Men’s Wearhouse Proposal Rejected By Jos. A. Bank
The $55 per share of Men’s Wearhouse will be declined by Jos. A. Bank, which had earlier made an offer to acquire the company a number of weeks earlier. The steps taken by Men’s Wearhouse revived the self-styled Pac-Man defense, which is a popular 80s strategy where companies attempt to acquire a former suitor.
However, this strategy seldom works with only six out of twenty attempts resulting to successful deals. The company said it rejected the offer since it was inadequate.
A statement from the company indicated that the board of directors considered the proposal from Men’s Wearhouse considerably underestimated the value of the company for the near and long-term potential, and it did not consider the best interest of the stockholders of the company.
But the $55 per share offer for Jos.

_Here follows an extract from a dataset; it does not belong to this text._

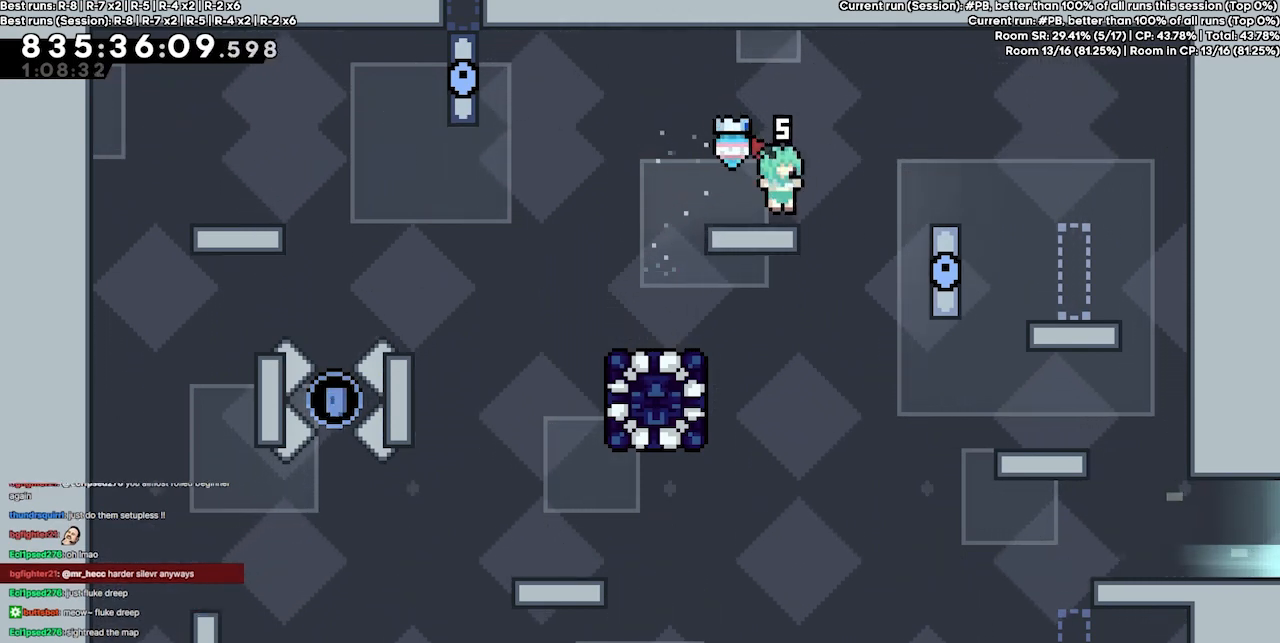
{"keys": ["grab"], "events": [[200, "jump4", "down"], [500, "jump4", "up"]]}
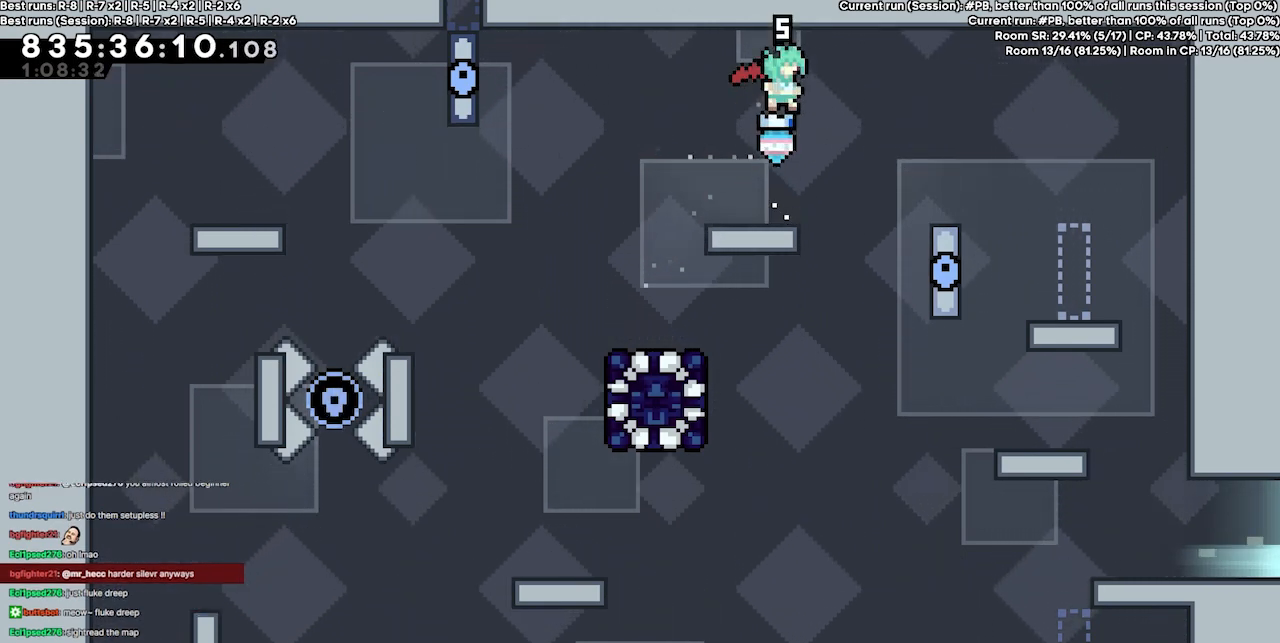
{"keys": ["grab"], "events": [[67, "left", "down"], [234, "jump4", "down"], [400, "jump4", "up"], [400, "left", "up"]]}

A. Bank was 32 percent higher than the share price of the company before it sent a bid for Men’s Wearhouse. Robert Wildrick, chairman of the company, said the board reviewed the offer thoroughly and decided that the proposal of Men’s Wearhouse did not have the best interest of the stockholders in mind.
Wildrick indicated the company will look into other proposals that may be beneficial for the company. The share prices of the company declined by 1.5 percent during pre-market trading.
However, it may be possible for Men’s Wearhouse to increase its bid to acquire the company. A number of analysts viewed the combination of the two companies positively, and would prefer Men’s Wearhouse to be the acquirer of the two companies.
But, the relationship between the two companies suffered from the turn of events. No statements were released by Men’s Wearhouse on the rejection of its offer by Jos. A. Bank.